Really? Am I the only person that found it interesting that Lucene, the only non C/C++ implementation, gave some pretty impressive stats? I mean, it's written in Java and although it has a slower index time its search time, index size and relevancy are impressive.
Lucene is a great search tool. As TFA pointed out, however, if you're looking for a "search solution" rather than "search engine" then you should check out Solr instead. Lucene is a toolkit that you build on top of, not something you really want to deploy by itself. Solr is that thing built on top of Lucene.
Be aware that while Lucene/Solr has made terrific progress, it is not quite in the "enterprise search" category. For superscale implementations you'll still likely need to look at a high-priced product like FAST.
Oh wait - seems TFA is saying a lot of sites just use an SQL DB and use like '%FOO%' as a "search engine....
Ok, this is reasonable, however, I don't see why anyone would choose sqllite as a benchmark.
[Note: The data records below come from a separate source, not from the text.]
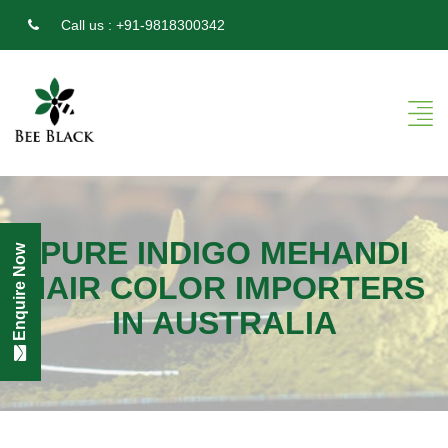
Call us :
+91-9818300342
PURE INDIGO MEHANDI
Enquire Now
HAIR COLOR IMPORTERS
IN AUSTRALIA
If you are trying to compare search engines, and consider an RDBMS to be a 'search engine' category, then you at least need to include 4 or 5 of the most popular open source RDBMSs in the benchmark (SQL lite, POstgreSQL, MySQL, Derby, Firebird), not just one.
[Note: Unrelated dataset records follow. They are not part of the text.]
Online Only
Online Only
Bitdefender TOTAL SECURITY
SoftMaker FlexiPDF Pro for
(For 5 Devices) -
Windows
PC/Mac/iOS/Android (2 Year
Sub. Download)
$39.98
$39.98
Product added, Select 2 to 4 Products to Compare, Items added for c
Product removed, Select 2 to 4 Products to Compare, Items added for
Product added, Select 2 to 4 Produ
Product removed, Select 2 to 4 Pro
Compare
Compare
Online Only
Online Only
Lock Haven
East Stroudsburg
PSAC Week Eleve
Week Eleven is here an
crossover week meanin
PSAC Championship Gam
All the other search engines except lucene are written in C/C++. Why didn't Vik Singh test also CLucene (http://sourceforge.net/projects/clucene/)?
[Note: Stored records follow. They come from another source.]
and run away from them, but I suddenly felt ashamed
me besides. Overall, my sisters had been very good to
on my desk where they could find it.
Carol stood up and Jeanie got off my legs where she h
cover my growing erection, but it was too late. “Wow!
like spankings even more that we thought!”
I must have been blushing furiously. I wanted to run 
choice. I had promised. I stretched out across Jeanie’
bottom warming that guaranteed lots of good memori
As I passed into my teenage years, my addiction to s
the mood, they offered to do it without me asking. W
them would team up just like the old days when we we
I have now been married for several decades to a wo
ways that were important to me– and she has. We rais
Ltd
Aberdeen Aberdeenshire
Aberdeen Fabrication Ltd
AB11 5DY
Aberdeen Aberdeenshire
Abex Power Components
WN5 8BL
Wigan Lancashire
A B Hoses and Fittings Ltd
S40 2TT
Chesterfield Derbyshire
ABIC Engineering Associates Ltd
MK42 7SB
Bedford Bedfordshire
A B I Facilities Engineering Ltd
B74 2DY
Here is the CLucene's description on SourceForce: "CLucene is a C++ port of Lucene: the high-performance, full-featured text search engine written in Java. CLucene is faster than lucene as it is written in C++."
But Wikipedia's internal search is the suckiest thing that ever sucked! Seriously, does anyone use it, instead of just sticking "wikipedia" into their Google search?
Solr/Lucene power a number of sites that would be in the enterprise search category (Apple, Netflix, C-Net). Where I work, we index 5 million docs in Solr/Lucne and serve out millions of search requests a day. It's not google scale, but most people don't need that. The markets where one needs a FAST are dwindling quickly.
In theory, there is no difference between theory and practice, in practice there is.
Last time I had to implement an indexing and searching solution, swish++ was by far the performance winner.
The Web is like Usenet, but
the elephants are untrained.
Solr/Lucene real-time search (or near real-time) is one of its weaker points. I think it could keep up with the updates but making them appear in the index immediately and having the caching still perform can be tricky.
We have one index with that's updated every 20 minutes, but only has about 50k documents and a combination of Solr cache auto-warming and squid's stale-while-re-validate logic works there.
In another system where updates need to be faster, we had to do some custom work to make it perform where there is an in memory index for recent changes, an on-disk index of previous changes, and process for moving from one to another. Hopefully these improvements will make their way back to Lucene in the future.
In theory, there is no difference between theory and practice, in practice there is.
Kind of like... CLucene?
Ah, thank you. So indeed, an implementation of the same algorithm turns out to be _three times_ as fast in C++ than it is in Java (see here).
I wonder if eldavojohn wishes to comment on that?